__Activity__.
Look through the records and report how many lines include the word "linecap", with no other words.

__Exercise data__.
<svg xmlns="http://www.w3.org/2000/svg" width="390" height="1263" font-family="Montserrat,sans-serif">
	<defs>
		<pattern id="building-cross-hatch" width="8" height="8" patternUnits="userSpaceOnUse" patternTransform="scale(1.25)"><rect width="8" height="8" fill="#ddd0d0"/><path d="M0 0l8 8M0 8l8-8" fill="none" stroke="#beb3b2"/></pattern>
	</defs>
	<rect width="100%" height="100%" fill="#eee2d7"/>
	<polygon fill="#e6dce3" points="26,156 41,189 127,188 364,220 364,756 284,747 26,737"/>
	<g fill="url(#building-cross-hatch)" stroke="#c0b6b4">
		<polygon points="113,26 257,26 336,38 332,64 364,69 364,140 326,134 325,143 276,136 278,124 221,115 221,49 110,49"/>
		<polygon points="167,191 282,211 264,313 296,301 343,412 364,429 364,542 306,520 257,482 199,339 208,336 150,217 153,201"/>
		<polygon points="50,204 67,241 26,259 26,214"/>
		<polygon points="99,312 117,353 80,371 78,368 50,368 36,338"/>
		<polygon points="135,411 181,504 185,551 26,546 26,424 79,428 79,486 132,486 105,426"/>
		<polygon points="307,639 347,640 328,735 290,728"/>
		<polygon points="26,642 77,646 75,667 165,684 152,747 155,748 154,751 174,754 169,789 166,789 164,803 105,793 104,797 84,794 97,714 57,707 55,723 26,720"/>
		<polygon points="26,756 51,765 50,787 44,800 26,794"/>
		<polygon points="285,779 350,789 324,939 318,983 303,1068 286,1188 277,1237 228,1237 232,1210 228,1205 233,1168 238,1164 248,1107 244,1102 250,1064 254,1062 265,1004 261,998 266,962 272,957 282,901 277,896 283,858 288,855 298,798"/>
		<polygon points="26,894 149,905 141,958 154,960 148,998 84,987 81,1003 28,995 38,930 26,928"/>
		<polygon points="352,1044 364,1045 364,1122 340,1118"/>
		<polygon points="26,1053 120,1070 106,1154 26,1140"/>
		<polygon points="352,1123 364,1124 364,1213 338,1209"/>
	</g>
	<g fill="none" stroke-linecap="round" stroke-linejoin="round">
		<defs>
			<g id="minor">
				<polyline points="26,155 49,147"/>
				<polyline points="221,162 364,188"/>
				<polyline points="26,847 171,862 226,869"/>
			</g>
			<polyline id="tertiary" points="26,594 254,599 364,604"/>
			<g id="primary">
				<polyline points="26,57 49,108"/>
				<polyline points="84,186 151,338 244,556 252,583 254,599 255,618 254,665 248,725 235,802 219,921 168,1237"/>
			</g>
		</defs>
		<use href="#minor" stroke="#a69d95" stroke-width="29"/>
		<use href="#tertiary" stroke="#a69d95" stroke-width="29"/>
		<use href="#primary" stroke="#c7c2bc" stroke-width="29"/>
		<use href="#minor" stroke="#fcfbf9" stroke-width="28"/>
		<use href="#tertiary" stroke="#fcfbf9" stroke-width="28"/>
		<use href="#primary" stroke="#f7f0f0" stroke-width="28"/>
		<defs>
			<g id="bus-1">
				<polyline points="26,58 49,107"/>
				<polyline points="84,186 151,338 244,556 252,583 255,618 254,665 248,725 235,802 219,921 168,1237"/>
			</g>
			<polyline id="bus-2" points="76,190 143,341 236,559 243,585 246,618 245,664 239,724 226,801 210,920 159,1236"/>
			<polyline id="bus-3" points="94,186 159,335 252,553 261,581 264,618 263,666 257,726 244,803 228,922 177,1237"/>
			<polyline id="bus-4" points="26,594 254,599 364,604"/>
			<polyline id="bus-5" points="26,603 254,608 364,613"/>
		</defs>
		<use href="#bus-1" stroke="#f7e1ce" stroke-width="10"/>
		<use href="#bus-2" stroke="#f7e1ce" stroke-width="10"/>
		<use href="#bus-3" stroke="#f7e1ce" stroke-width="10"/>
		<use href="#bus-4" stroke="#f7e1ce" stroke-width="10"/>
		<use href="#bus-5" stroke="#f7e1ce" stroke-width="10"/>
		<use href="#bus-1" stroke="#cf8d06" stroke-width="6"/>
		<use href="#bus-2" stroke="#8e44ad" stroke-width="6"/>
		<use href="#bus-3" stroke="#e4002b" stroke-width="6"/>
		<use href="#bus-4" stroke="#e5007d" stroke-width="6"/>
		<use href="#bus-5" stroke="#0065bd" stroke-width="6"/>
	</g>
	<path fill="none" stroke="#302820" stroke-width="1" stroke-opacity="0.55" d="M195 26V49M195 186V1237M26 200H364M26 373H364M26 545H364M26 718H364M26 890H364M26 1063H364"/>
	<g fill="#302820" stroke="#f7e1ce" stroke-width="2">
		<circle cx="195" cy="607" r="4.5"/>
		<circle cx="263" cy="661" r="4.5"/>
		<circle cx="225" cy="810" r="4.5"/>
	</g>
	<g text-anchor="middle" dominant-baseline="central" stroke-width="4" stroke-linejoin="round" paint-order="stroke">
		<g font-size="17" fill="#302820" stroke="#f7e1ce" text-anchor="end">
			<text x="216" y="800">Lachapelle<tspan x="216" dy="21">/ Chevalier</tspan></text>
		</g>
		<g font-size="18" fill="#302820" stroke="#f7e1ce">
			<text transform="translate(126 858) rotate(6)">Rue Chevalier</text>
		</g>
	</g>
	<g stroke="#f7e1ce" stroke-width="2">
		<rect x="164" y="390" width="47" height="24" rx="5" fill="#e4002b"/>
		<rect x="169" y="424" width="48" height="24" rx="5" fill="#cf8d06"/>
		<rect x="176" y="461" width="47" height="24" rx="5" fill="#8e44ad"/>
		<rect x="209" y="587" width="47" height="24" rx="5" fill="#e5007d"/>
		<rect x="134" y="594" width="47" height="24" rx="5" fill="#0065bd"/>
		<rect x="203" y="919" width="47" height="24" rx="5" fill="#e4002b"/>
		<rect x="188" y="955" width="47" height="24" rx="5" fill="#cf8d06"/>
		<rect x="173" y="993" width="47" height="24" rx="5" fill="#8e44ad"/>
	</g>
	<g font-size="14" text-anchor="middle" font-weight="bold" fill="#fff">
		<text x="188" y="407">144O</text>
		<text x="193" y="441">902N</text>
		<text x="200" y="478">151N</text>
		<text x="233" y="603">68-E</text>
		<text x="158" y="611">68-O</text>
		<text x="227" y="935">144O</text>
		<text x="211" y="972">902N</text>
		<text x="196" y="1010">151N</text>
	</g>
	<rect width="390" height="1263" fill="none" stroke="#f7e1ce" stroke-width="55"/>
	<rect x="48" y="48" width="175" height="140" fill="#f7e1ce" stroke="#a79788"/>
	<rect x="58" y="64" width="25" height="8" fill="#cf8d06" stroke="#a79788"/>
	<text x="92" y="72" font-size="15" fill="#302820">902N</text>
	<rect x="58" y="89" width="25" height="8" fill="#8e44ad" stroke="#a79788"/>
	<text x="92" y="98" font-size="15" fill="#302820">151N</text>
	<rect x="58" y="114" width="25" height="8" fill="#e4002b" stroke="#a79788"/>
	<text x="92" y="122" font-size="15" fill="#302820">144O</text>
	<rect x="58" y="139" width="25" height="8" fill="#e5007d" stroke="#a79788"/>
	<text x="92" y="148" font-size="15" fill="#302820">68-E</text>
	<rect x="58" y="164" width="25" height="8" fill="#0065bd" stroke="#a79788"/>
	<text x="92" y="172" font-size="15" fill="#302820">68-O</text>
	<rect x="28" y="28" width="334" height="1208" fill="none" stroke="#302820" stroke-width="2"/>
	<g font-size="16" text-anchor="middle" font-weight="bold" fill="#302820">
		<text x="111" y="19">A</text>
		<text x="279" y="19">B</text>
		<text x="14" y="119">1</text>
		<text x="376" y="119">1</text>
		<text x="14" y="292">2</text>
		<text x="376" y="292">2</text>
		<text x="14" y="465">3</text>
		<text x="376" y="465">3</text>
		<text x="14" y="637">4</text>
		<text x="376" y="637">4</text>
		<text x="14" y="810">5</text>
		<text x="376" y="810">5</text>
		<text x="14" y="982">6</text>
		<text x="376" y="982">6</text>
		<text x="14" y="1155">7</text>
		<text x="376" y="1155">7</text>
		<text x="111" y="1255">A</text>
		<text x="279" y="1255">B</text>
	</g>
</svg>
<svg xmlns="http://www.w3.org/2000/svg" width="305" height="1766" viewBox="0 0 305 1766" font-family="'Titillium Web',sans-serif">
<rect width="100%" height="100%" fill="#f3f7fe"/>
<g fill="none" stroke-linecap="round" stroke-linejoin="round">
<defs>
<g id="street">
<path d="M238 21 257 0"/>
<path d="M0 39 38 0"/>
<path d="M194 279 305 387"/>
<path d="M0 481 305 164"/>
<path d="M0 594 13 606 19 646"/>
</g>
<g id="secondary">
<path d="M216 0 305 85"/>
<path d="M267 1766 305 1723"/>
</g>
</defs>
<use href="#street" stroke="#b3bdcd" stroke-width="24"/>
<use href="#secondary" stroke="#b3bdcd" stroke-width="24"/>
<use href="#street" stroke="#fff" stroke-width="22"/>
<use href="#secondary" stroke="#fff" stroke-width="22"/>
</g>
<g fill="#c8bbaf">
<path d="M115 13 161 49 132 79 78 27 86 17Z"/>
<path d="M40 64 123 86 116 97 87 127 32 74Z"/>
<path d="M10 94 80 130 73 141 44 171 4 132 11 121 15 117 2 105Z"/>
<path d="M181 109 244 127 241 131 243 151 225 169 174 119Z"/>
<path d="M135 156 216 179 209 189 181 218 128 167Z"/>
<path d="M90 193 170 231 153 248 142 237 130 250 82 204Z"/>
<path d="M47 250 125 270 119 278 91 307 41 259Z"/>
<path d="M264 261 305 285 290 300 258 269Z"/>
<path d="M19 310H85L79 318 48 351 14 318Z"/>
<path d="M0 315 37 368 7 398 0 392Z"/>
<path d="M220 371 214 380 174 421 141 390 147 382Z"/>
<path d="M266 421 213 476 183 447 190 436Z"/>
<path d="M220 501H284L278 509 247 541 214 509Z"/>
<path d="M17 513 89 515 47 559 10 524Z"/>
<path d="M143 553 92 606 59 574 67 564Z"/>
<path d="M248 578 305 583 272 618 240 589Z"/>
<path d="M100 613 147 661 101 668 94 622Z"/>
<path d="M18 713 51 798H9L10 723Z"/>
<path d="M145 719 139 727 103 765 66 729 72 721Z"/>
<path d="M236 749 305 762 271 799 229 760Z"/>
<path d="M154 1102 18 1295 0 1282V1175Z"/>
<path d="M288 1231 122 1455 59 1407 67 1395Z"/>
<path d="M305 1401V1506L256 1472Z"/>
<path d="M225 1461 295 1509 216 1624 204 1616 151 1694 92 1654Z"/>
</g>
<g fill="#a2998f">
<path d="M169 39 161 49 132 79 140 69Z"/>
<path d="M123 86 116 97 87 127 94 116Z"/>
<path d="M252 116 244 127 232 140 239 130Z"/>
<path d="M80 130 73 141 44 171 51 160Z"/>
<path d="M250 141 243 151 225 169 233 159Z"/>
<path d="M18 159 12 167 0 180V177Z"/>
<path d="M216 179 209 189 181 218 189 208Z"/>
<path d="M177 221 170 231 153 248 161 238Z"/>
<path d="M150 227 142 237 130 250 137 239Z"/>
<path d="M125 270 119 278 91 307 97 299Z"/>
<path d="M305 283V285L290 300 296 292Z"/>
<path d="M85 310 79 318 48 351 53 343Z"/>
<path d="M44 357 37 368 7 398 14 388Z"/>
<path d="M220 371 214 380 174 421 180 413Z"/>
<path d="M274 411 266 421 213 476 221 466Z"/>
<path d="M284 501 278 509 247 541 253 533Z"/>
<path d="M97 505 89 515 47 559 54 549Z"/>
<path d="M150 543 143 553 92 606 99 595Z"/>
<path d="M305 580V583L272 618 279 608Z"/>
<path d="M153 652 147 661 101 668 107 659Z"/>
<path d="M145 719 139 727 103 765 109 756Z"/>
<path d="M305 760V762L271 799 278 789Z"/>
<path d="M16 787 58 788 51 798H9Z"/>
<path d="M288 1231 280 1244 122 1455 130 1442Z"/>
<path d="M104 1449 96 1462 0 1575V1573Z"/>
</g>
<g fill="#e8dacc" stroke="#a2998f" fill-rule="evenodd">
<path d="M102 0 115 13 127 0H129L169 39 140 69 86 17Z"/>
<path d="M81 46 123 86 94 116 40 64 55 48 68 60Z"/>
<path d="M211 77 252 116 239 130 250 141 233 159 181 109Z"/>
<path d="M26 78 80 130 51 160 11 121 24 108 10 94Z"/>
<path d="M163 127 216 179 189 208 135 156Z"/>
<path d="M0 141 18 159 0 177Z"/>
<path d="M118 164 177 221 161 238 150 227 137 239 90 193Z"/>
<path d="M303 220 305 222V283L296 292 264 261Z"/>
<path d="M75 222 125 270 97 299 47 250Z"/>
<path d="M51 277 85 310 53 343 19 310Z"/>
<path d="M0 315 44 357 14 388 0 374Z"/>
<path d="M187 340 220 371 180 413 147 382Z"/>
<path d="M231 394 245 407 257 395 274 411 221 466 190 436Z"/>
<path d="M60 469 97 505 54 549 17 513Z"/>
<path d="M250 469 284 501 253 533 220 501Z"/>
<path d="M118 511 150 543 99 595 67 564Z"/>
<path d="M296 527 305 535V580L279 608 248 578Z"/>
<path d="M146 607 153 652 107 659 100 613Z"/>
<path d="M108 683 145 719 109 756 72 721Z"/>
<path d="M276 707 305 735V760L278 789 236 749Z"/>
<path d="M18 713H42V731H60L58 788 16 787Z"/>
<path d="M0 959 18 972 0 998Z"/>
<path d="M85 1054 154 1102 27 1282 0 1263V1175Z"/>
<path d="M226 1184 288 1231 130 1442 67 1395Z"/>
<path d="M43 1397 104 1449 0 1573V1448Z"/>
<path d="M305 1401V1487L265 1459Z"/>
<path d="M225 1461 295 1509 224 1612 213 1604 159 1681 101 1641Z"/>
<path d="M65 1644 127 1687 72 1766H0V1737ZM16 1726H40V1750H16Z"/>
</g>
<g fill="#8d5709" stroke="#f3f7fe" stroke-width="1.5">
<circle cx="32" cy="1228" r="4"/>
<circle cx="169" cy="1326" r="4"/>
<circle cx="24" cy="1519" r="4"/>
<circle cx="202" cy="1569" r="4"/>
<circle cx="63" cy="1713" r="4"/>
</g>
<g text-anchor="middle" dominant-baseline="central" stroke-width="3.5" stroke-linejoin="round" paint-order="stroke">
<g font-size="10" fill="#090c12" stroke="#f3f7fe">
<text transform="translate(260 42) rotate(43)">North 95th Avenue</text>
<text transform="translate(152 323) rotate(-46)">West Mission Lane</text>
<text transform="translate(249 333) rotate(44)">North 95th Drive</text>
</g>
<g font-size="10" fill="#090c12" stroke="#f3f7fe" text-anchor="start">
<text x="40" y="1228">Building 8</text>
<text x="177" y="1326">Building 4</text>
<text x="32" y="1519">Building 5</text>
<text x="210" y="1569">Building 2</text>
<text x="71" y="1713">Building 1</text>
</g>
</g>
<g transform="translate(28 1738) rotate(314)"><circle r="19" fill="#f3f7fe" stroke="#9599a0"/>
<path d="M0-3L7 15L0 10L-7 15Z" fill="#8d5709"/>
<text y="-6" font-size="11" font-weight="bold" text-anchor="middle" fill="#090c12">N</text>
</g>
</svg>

__Answer__.
2